James Strohn Copley (August 12, 1916 – October 6, 1973) was an American journalist and newspaper publisher. He published the San Diego Union and the San Diego Evening Tribune, both later merged into The San Diego Union-Tribune in 1992, from 1947 until his death in 1973, and was president of the Inter American Press Association (1969–1970). His politics was "unabashedly conservative, Republican and pro-American". He had close associations with leading Republicans of the era, including Barry Goldwater, Richard Nixon and Spiro Agnew. Copley's presence was a chief reason that the 1972 Republican National Convention was originally planned to be in San Diego.

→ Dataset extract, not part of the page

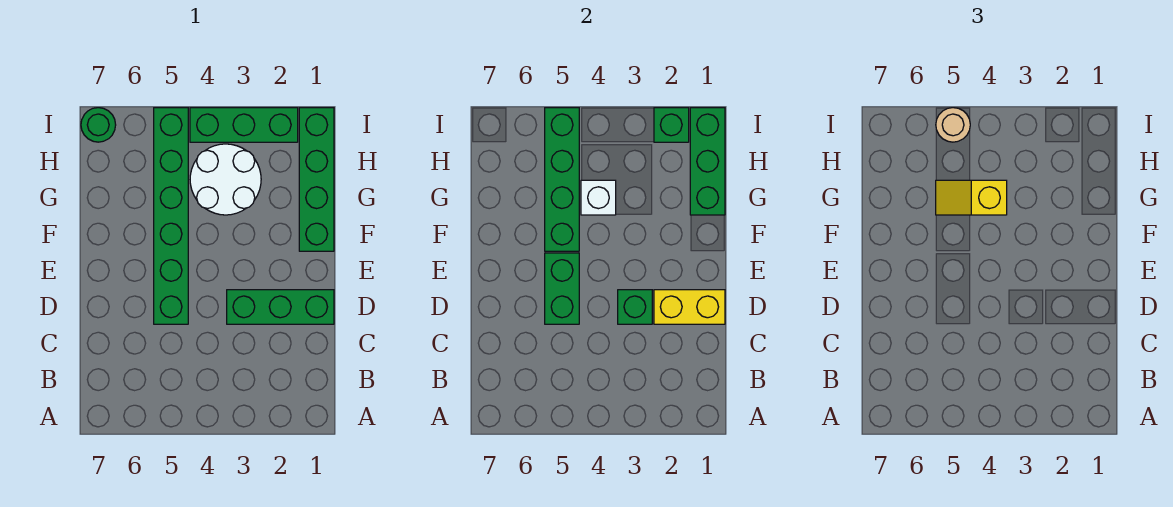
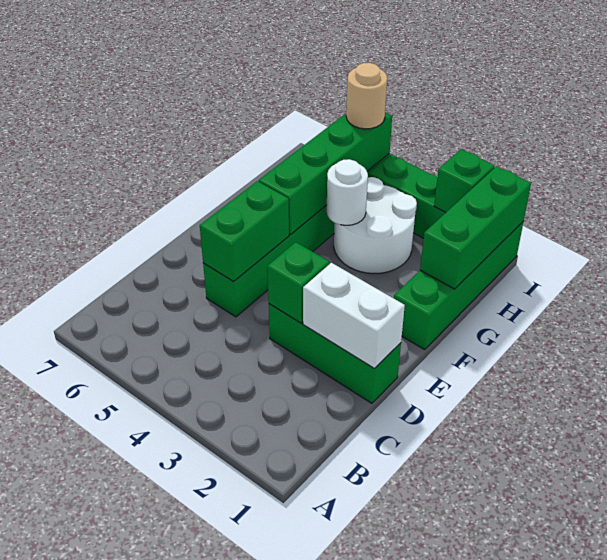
yellow brick D1:D2 level 2 -> white brick D1:D2 level 2
white brick G4 level 2 -> white round brick G4 level 2
yellow slope G4:G5 level 3 top 4 -> none
green round brick I7 level 1 -> none

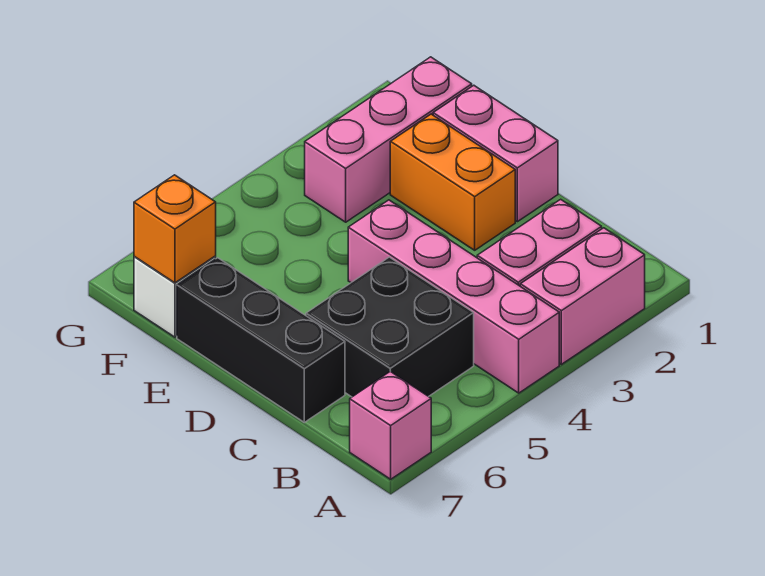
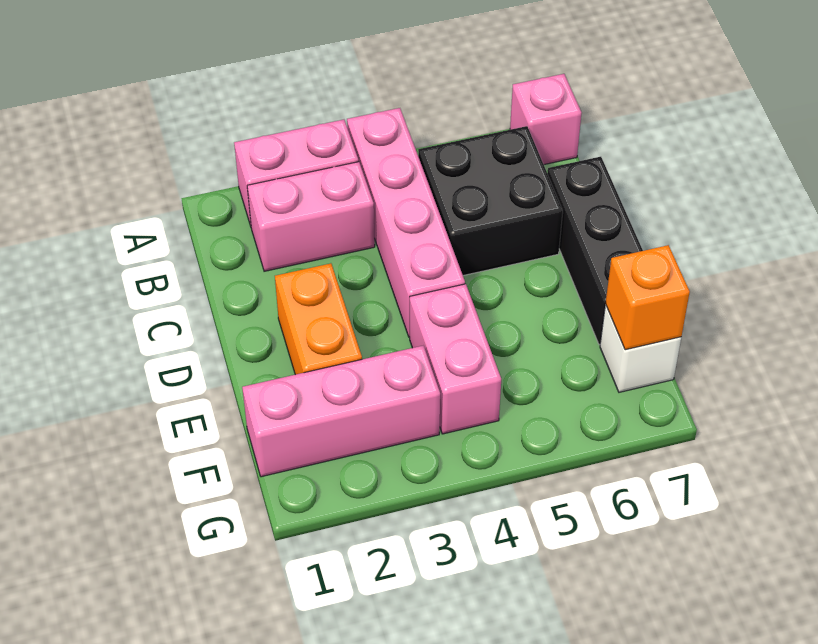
pink brick D1:E1 level 1 -> pink brick E4:F4 level 1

Copley was born in St. Johnsville, New York, the son of Flora and John Lodwell. His parents died in the Influenza epidemic of 1917–1918. Copley was adopted at age four by Col. Ira Clifton Copley, who later (in 1928) bought the San Diego Union and the San Diego Evening Tribune. Copley graduated from Yale University in 1939. At Yale, he served on the business staff of campus humor magazine The Yale Record with Roy D. Chapin Jr. and Walter J. Cummings Jr. After college, he went into journalism, becoming the CEO of the Union-Tribune group on Ira Copley's death in 1947. He remained CEO until his death in 1973, when his wife, Helen K. Copley, took over. The Union and the Tribune merged in 1992 to become The San Diego Union-Tribune. The Copley Press also published smaller papers in California and the Midwest, including the Torrance, California Daily Breeze, San Pedro, California News-Pilot, Aurora, Illinois Beacon-News, and the Burbank, California Daily Review.

According to Carl Bernstein, Copley, as CEO of Copley Press, cooperated with the Central Intelligence Agency, which had widespread contacts in the United States media.

The University of San Diego has a library named in honor of Copley and his wife (the Helen K. and James S. Copley Library). The Copley Library at Eaglebrook School, which Copley's son David attended, was a gift of James S. Copley. Copley resided in La Jolla, California, and often stayed at a second home in Borrego Springs, California.